Figure 11: Robot prototype and simplified model [6]
An underactuated nonlinear system like a wheeled biped robot (WBR) makes it challenging to achieve stable control. A decoupled control structure is suggested to enhance a WBR's ability to move dynamically and maintain balance. The WBR is first separated into a five-link multi-rigid body system and a variable-length wheeled inverted pendulum. Then, a time-varying linear quadratic regulator and a model predictive controller are created, respectively, for the two previously mentioned simplified models. The WBR can achieve changing height, resisting external disturbances, velocity tracking, and jumping thanks to the control framework. The outcomes of physical experiments and simulations attest to the framework's efficacy. [6]
While leg-based locomotion is more adaptable and can navigate difficult areas, wheels have the advantages of high efficiency and quick mobility. The best of both worlds can be achieved by combining the benefits of the two. The masses of the individual linkages and their centroid positions are used to weight the position of the analogous centroid. The Denavit-Hartenberg (D-H) convention was utilised to create the kinematic model in order to define the relationship between this centre of mass and the axle coordinate system. [6]
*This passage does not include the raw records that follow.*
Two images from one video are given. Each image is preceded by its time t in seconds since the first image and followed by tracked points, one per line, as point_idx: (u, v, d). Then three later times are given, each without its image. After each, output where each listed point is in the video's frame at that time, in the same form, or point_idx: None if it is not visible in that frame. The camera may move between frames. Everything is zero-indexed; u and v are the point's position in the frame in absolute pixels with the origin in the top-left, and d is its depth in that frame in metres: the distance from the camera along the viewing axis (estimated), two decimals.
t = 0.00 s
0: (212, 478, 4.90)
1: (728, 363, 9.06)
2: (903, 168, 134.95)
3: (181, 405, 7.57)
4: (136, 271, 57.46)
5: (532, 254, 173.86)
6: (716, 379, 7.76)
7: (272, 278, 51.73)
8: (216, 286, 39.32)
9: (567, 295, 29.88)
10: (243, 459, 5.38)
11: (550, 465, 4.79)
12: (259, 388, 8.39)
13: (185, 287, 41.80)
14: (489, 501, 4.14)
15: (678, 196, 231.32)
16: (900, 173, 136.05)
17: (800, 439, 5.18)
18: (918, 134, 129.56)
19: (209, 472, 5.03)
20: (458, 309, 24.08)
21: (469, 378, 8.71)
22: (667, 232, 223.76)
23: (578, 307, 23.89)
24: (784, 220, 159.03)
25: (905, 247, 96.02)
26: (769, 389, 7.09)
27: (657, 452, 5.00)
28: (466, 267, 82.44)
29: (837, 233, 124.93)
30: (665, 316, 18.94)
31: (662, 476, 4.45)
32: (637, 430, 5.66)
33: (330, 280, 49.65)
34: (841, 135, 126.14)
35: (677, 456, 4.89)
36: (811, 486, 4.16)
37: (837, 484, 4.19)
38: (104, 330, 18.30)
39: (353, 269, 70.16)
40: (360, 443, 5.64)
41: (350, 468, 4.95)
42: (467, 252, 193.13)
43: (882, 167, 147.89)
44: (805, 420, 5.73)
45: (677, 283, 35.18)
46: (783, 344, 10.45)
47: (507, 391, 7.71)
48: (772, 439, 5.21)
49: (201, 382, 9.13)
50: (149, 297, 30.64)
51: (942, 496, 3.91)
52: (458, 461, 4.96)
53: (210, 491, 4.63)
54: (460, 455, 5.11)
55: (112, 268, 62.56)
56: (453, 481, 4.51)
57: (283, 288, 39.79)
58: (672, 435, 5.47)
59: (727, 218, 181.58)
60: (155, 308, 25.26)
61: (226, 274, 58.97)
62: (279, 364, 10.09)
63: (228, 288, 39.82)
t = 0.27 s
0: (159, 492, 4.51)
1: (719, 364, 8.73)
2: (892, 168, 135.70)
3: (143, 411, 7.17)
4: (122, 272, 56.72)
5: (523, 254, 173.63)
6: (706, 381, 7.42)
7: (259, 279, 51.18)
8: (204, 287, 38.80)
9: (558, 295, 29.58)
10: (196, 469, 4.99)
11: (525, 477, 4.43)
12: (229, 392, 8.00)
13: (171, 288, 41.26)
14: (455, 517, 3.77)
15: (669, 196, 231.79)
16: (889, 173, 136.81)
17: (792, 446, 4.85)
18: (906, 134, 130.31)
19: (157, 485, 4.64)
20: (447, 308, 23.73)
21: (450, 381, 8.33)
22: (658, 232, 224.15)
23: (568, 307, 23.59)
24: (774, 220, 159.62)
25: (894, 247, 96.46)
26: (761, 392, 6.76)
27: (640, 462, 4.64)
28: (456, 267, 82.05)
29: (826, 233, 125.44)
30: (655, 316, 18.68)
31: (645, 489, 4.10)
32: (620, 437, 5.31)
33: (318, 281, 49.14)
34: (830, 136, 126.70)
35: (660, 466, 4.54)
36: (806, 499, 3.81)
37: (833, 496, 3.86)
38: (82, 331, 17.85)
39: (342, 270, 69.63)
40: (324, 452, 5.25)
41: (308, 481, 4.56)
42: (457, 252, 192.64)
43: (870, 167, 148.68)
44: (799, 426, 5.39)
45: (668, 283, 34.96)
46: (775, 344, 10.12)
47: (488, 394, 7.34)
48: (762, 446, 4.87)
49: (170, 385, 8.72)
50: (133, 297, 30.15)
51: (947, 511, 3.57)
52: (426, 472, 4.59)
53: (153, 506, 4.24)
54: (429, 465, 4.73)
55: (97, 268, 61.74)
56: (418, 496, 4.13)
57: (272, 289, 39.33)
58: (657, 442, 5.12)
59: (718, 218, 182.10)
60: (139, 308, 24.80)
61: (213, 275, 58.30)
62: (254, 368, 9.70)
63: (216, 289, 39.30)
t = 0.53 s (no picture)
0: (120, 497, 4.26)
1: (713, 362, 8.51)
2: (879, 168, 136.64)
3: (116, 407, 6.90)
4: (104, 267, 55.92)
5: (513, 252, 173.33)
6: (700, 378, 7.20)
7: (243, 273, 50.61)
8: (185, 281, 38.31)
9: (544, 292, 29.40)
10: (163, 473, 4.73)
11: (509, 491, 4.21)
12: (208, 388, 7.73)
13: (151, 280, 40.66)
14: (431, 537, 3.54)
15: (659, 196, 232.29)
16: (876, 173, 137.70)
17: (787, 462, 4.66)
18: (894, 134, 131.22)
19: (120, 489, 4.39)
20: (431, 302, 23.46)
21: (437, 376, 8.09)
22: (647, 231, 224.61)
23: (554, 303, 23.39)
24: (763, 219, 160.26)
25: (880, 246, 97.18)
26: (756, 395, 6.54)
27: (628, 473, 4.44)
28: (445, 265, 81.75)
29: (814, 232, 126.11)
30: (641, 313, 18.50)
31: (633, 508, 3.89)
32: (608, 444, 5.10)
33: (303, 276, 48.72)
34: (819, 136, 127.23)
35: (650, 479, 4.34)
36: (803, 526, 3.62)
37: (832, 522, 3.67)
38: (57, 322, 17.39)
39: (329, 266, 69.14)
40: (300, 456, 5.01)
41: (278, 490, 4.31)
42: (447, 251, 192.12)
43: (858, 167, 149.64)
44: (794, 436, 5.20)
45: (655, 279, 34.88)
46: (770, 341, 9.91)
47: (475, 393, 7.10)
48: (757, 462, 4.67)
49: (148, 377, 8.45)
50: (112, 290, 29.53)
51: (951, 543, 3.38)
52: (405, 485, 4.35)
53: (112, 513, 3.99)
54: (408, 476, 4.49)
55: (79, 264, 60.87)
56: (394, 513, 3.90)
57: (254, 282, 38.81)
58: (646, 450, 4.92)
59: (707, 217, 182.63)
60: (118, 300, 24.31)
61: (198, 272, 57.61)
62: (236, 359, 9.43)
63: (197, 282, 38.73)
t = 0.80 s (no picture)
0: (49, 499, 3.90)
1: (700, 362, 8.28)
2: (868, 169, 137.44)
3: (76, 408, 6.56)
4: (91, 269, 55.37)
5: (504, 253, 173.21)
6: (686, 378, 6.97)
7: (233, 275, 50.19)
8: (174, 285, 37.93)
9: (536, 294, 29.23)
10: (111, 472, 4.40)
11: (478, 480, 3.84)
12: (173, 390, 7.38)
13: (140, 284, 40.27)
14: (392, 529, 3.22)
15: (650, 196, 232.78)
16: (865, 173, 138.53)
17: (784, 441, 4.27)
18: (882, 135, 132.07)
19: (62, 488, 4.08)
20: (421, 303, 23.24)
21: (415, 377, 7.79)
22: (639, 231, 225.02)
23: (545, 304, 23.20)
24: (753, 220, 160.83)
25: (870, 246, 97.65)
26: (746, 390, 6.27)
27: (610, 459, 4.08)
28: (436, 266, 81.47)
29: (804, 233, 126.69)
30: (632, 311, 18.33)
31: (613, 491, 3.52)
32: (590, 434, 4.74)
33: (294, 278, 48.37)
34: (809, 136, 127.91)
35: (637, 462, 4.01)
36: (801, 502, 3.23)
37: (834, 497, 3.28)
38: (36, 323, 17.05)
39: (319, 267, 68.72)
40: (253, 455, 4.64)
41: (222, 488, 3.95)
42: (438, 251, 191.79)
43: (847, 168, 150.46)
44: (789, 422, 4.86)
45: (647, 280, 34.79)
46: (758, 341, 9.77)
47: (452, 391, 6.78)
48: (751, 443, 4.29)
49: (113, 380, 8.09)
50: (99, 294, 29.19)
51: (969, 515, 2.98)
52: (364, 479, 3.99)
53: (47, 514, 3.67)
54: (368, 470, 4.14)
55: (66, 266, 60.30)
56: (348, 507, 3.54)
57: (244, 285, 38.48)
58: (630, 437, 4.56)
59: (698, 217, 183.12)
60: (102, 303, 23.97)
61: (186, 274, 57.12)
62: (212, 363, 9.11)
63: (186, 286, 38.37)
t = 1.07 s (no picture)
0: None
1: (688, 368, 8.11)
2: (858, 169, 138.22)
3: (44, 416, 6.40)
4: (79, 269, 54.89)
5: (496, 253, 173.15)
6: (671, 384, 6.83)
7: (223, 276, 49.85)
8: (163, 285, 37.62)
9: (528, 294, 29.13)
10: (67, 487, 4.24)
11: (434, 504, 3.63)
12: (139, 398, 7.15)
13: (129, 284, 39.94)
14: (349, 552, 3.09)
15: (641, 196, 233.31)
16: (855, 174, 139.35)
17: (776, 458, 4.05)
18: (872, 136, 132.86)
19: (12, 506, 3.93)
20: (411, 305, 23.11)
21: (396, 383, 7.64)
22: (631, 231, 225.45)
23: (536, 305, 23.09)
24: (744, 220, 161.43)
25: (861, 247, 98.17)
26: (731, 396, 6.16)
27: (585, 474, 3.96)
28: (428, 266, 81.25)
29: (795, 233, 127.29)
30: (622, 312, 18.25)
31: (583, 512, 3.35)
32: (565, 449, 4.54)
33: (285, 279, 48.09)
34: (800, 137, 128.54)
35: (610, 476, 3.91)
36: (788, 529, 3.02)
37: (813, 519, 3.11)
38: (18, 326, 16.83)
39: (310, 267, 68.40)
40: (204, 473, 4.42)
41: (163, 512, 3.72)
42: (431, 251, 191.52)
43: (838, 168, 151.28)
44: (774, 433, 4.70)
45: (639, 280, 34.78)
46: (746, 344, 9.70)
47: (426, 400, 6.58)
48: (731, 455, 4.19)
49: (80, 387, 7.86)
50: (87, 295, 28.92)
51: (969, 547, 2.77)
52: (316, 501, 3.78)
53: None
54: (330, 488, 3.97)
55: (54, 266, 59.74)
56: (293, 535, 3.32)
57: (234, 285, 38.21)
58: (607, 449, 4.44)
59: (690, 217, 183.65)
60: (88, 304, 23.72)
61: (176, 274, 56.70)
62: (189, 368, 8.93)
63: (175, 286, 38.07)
Figure 12: Robot dynamic model [6]
7. Dynamic wheeled motion control of wheel-biped transformable robots.
Figure 13: Robot prototype [7]
The majority of extant biped robots can only move by wheels or by using their feet to walk. This study introduces the dynamic wheeled control of a full-sized wheel-biped transformable robot, SR600-II, comprising wheeled locomotion and in-situ wheel-to-foot (WtF) transformation. It has wheels for moving along level ground and switching modules for assuming a footed stance in the presence of obstacles. The kinematics for wheeled locomotion are first determined under the upper-body lumped centre-of-mass (CoM) constraint. Finally, a wheeled inverted pendulum (WIP) is used to simulate the dynamics of wheeled locomotion by include variables relevant to the upper body's position. The effectiveness of the suggested dynamic wheeled control techniques for both wheeled locomotion and in-situ WtF transformation has been confirmed through simulations and tests on the SR600-II prototype. [7]
Figure 14: Robot dynamic model [7]